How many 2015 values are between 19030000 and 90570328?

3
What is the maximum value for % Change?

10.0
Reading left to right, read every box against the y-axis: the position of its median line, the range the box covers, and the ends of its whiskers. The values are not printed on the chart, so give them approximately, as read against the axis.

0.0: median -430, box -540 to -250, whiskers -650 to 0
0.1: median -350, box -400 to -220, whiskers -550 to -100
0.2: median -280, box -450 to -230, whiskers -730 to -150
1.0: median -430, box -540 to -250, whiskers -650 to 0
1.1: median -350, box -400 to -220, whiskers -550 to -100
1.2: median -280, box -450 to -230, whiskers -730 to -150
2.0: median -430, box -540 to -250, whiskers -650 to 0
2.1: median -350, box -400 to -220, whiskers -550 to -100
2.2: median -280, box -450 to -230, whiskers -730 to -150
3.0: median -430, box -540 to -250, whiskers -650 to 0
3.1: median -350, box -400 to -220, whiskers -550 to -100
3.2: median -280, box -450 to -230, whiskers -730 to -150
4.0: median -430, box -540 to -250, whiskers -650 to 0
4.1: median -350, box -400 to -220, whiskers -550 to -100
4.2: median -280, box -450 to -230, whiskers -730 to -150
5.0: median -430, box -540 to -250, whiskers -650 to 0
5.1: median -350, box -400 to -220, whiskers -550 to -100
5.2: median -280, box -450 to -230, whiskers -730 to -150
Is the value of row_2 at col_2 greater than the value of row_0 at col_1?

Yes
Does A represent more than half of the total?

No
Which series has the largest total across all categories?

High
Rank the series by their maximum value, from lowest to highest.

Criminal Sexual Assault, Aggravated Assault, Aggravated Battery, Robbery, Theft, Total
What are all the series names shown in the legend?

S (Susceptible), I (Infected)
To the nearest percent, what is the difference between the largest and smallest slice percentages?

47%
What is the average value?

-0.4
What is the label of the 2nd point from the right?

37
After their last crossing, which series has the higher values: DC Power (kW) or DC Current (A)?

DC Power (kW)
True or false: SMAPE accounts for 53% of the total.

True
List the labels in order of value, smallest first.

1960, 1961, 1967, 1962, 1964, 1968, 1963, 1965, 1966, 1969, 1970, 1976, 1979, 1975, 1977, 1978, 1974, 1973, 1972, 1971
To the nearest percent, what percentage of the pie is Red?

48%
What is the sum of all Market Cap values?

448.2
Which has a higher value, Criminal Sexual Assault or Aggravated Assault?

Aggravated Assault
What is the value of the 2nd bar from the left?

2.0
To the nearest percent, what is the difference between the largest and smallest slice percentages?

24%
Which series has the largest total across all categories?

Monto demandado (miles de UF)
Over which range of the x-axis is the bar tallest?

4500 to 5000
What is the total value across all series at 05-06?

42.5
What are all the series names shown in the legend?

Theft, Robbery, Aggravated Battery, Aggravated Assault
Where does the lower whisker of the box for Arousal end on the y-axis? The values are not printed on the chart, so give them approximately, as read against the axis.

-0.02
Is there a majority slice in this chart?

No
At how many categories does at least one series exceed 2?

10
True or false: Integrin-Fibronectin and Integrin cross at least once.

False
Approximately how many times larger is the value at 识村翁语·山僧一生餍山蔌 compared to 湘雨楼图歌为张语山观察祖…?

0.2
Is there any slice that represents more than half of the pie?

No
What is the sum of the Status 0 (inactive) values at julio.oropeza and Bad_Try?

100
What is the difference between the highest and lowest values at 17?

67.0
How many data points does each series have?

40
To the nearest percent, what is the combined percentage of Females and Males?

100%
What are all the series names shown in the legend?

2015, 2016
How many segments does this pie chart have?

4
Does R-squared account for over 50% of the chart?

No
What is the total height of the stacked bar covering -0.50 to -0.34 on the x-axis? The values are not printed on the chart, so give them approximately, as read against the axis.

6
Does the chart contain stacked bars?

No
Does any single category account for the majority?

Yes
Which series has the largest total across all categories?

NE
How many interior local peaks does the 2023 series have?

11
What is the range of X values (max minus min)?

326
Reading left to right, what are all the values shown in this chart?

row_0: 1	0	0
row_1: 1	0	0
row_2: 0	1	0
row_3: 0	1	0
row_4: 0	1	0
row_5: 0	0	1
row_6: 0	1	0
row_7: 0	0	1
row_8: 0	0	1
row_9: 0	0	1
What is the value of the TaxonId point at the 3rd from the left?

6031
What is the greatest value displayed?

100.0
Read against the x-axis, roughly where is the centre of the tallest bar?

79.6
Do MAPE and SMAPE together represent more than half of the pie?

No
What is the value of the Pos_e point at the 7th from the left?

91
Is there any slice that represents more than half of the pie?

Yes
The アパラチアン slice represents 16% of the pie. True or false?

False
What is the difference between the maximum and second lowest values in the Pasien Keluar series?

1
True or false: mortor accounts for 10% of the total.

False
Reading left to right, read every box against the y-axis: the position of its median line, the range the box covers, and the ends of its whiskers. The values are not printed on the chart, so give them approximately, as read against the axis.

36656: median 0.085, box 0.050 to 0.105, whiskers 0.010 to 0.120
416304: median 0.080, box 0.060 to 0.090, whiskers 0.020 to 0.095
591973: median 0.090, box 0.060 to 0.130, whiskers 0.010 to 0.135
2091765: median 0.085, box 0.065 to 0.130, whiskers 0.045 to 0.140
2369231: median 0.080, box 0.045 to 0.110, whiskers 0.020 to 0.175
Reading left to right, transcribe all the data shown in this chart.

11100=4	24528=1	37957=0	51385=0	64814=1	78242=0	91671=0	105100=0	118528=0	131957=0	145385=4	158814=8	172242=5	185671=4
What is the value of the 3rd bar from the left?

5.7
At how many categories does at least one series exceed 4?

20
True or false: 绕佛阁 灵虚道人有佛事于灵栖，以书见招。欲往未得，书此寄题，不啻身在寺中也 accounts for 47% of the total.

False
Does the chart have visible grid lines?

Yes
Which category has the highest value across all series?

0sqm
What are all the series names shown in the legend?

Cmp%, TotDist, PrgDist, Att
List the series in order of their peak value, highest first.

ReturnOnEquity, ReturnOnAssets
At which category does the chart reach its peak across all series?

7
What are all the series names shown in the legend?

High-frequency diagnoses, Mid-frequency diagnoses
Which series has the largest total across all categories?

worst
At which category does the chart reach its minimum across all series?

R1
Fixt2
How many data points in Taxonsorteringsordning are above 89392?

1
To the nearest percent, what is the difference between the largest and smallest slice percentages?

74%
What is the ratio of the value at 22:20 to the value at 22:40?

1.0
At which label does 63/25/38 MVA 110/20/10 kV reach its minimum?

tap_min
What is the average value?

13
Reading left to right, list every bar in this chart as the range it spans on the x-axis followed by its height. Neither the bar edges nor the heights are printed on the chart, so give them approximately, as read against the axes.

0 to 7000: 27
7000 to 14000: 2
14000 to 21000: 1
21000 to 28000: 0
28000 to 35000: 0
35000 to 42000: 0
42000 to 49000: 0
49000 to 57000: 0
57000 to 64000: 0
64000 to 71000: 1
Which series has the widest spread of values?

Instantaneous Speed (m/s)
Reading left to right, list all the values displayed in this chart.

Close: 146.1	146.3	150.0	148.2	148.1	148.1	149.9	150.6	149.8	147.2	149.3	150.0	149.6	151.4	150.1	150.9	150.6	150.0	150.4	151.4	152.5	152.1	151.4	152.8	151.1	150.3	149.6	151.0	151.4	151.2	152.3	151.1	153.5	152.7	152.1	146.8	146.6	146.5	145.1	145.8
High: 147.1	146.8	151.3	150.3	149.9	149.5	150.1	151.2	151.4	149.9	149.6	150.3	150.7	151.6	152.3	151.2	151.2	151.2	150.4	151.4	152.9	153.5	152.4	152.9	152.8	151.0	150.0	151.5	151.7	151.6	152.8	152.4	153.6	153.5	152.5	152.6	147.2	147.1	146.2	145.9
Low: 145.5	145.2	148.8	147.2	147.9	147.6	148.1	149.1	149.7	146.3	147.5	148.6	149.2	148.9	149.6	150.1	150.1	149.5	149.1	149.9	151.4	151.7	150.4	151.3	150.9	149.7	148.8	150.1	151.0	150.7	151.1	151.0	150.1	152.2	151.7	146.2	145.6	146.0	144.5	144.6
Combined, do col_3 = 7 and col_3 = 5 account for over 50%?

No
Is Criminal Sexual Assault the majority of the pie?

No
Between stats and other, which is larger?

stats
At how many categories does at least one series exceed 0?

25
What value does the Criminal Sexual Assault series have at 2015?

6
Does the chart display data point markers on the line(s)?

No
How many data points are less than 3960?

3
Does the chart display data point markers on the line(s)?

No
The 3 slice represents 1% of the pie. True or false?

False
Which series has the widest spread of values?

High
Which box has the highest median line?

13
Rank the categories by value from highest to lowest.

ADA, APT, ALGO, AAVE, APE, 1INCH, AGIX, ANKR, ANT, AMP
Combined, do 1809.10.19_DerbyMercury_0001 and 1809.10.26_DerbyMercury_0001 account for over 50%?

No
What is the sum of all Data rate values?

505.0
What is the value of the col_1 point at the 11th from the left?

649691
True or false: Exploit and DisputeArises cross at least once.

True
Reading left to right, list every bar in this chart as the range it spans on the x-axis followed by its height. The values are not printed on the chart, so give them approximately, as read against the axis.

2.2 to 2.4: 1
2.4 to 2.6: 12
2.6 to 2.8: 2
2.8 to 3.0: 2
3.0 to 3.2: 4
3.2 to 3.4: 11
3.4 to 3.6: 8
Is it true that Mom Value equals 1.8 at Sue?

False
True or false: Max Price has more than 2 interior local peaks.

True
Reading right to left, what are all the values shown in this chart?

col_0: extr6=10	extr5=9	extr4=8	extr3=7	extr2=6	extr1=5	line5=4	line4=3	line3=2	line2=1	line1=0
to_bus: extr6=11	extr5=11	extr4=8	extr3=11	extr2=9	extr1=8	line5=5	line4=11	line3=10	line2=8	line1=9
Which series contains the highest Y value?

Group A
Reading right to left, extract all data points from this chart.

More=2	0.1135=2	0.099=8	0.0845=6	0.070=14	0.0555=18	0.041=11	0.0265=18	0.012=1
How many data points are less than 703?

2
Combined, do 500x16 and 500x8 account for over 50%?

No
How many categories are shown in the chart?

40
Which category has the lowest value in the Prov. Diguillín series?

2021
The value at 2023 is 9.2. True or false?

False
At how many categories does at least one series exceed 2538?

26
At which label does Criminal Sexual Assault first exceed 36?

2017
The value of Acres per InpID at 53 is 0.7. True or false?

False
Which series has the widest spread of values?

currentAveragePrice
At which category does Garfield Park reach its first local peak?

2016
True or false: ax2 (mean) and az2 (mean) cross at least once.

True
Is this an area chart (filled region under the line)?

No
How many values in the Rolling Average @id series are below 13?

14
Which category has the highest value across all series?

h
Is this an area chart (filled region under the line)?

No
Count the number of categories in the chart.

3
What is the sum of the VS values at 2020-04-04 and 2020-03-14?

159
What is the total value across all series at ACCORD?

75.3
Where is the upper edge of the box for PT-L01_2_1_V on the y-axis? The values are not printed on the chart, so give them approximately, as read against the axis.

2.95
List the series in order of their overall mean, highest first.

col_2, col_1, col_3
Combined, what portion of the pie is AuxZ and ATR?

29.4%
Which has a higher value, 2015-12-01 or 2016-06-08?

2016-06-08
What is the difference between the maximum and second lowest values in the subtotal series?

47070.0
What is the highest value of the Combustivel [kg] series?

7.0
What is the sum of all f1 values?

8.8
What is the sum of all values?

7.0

Work instruction >>
Could you convert the stretch of the items above, from the line containing "col_2, col_1, col_3" through the end of the items, into a Markdown table with the columns Row and Line, numbering each line and leaving out blank lines?

Exercise answer >>
| Row | Line |
|---|---|
| 1 | col_2, col_1, col_3 |
| 2 | Combined, what portion of the pie is AuxZ and ATR? |
| 3 | 29.4% |
| 4 | Which has a higher value, 2015-12-01 or 2016-06-08? |
| 5 | 2016-06-08 |
| 6 | What is the difference between the maximum and second lowest values in the subtotal series? |
| 7 | 47070.0 |
| 8 | What is the highest value of the Combustivel [kg] series? |
| 9 | 7.0 |
| 10 | What is the sum of all f1 values? |
| 11 | 8.8 |
| 12 | What is the sum of all values? |
| 13 | 7.0 |